In a discrete $n$ dimensional vector space the Kronecker delta $\delta_{ij}$ is basically the $n \times n$ identity matrix. When generalizing from a discrete $n$ dimensional vector space to an infinite dimensional space of functions $f$ it seems natural to assume that the generalization of the Kronecker delta should be an identity operator
$$
\operatorname{I} f = f
$$
However it is said that the continuous generalization of the Kronecker delta is the Dirac delta function
$$
\int_{-\infty}^\infty \delta(x – y) f(x)\, dx = f(y)
$$
Why is that the case? What is "wrong" with the simple identity operator?

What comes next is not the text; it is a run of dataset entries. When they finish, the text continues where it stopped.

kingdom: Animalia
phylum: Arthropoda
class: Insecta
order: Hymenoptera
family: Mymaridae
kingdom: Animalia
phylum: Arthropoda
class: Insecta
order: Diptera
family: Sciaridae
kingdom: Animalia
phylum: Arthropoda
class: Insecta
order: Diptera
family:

UPDATE: What I mean with "simple" identity operator is: Why is the identity operator not simply the scalar number "1", but the delta function instead?

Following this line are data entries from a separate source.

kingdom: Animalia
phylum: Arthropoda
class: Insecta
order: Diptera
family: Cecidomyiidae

UPDATE2: To make it more clear: Why is the continuous generalization of the Kronecker delta
$$
\int_{-\infty}^\infty \delta(x – y) f(x)\, dx = f(y)
$$
and not
$$
1 \cdot f(x) = f(x)
$$
?
Best Answer
The identity operator is the same in both cases.
For the discrete case $$ \sum_{j=1}^n \delta_{ij} x_j = x_i $$ and in terms of operators, $I(\mathbf{x}) = \mathbf x$ .
For the continuous case $$ \int_{-\infty}^\infty \delta(x - y) f(x)\, dx = f(y) $$ and in terms of operators $I(f) = f$.